[Opening Data to examine section]
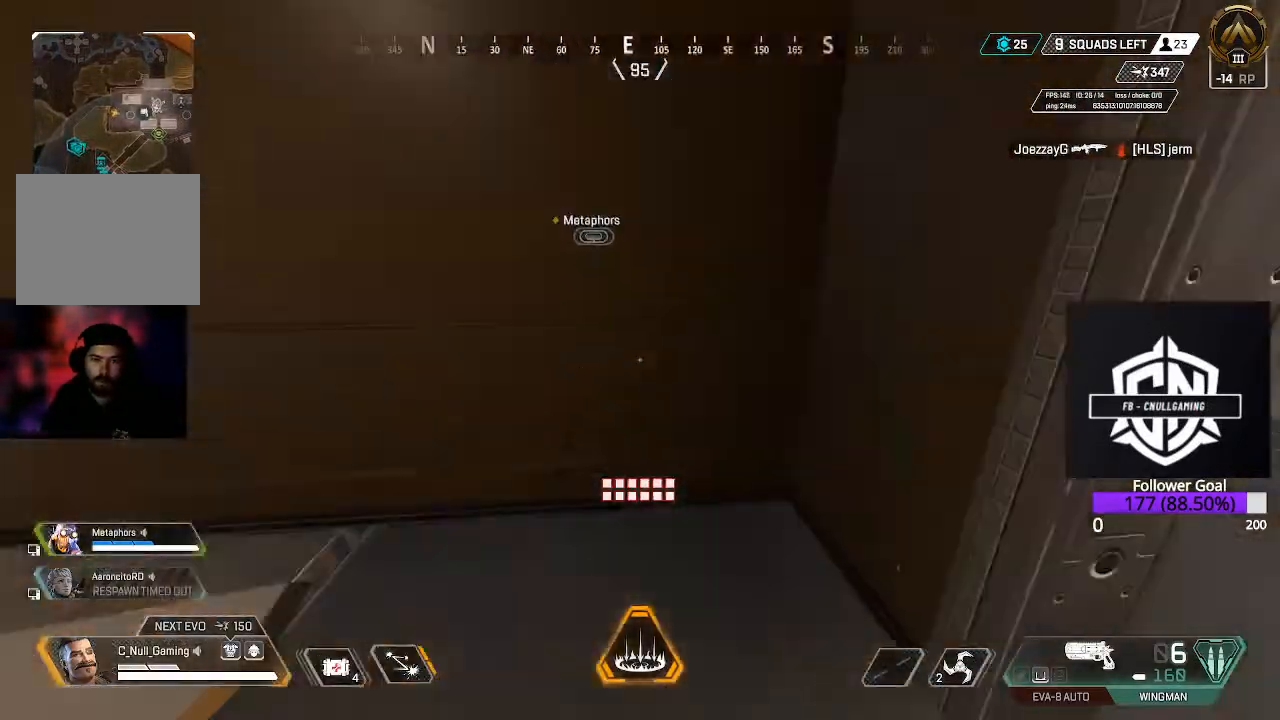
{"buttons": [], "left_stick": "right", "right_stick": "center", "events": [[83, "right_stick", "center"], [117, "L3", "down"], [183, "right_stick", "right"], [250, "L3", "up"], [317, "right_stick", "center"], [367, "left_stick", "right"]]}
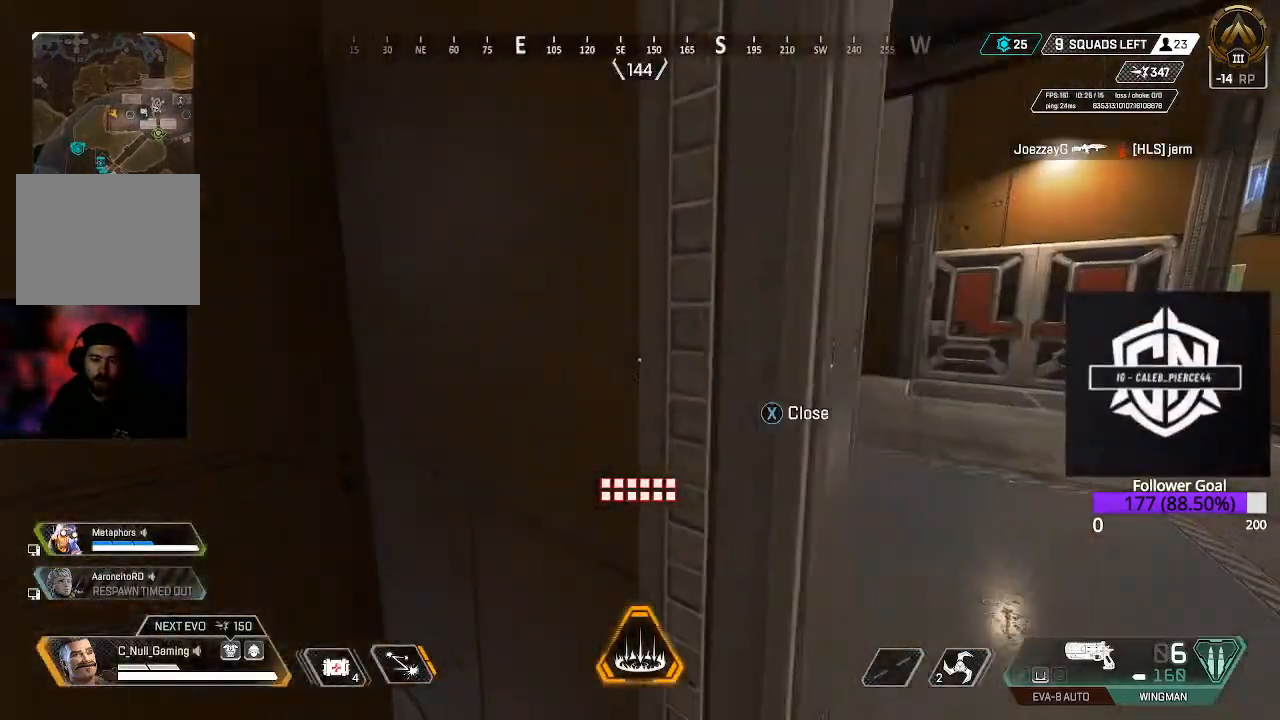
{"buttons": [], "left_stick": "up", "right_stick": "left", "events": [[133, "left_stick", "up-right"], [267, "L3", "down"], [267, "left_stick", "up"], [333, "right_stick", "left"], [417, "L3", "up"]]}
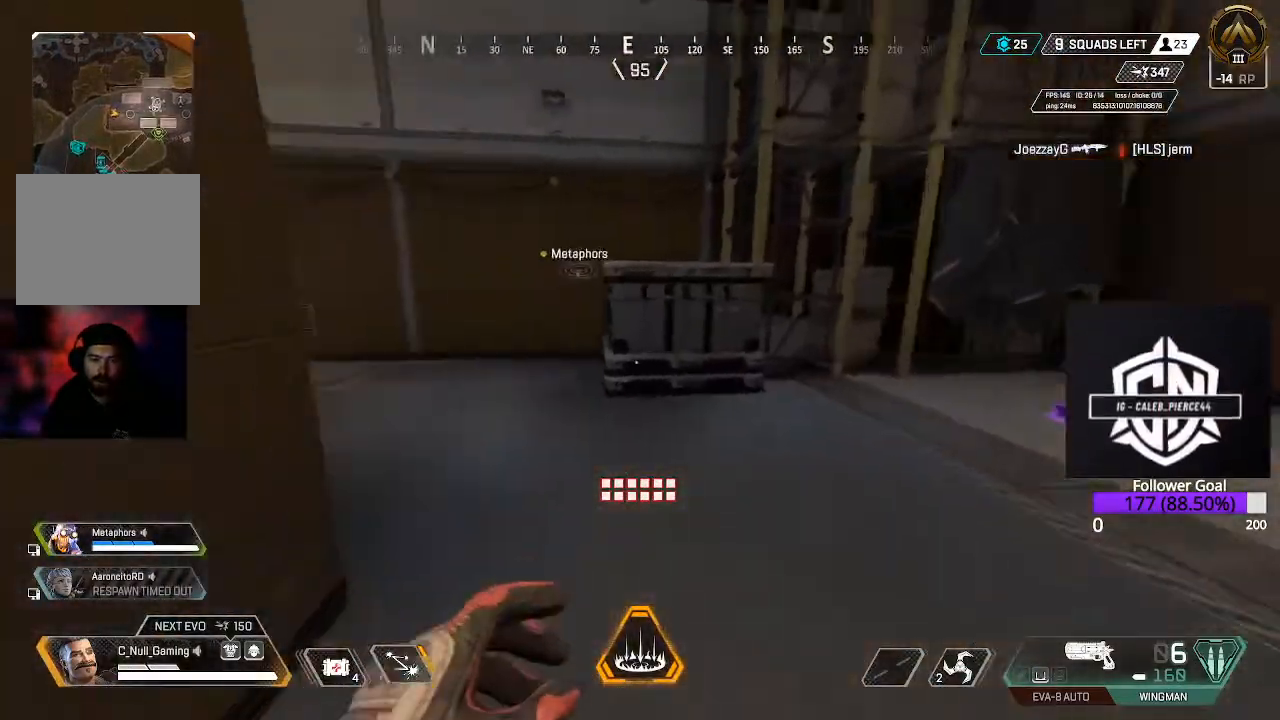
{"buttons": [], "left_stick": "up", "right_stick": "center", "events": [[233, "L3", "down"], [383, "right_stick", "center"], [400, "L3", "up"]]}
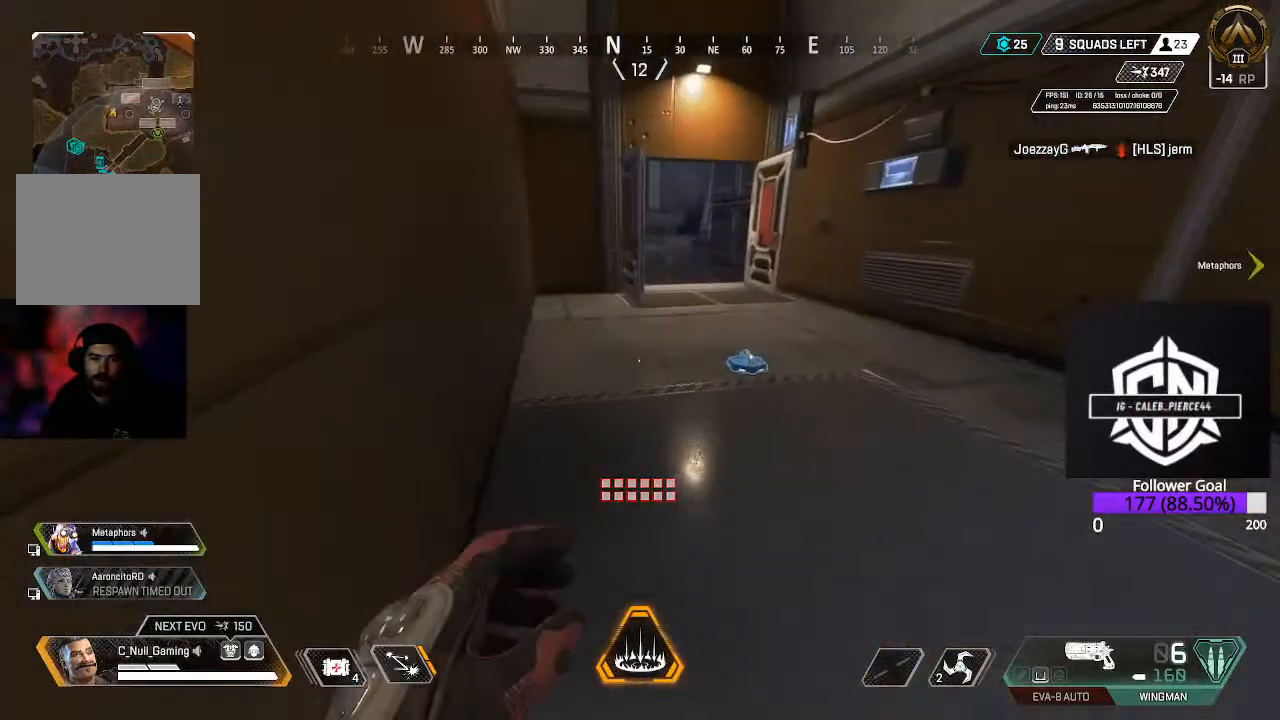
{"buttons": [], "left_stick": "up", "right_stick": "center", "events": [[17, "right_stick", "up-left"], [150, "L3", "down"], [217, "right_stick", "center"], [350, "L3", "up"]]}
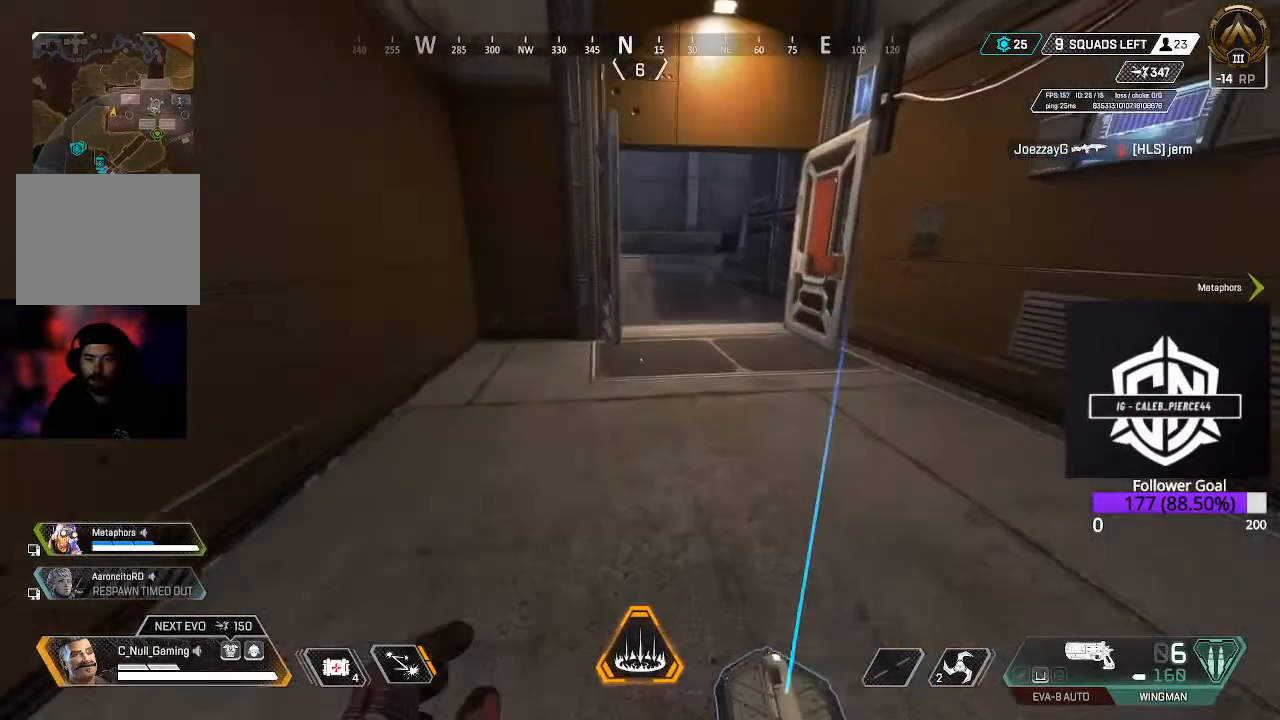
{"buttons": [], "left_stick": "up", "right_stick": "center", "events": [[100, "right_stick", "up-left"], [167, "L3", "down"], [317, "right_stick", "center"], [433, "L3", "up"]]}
[Closing Data to examine section]
• Exercise details: Return the records above verbatim, leaving out images.

• Exercise output:
{"buttons": [], "left_stick": "right", "right_stick": "center", "events": [[83, "right_stick", "center"], [117, "L3", "down"], [183, "right_stick", "right"], [250, "L3", "up"], [317, "right_stick", "center"], [367, "left_stick", "right"]]}
{"buttons": [], "left_stick": "up", "right_stick": "left", "events": [[133, "left_stick", "up-right"], [267, "L3", "down"], [267, "left_stick", "up"], [333, "right_stick", "left"], [417, "L3", "up"]]}
{"buttons": [], "left_stick": "up", "right_stick": "center", "events": [[233, "L3", "down"], [383, "right_stick", "center"], [400, "L3", "up"]]}
{"buttons": [], "left_stick": "up", "right_stick": "center", "events": [[17, "right_stick", "up-left"], [150, "L3", "down"], [217, "right_stick", "center"], [350, "L3", "up"]]}
{"buttons": [], "left_stick": "up", "right_stick": "center", "events": [[100, "right_stick", "up-left"], [167, "L3", "down"], [317, "right_stick", "center"], [433, "L3", "up"]]}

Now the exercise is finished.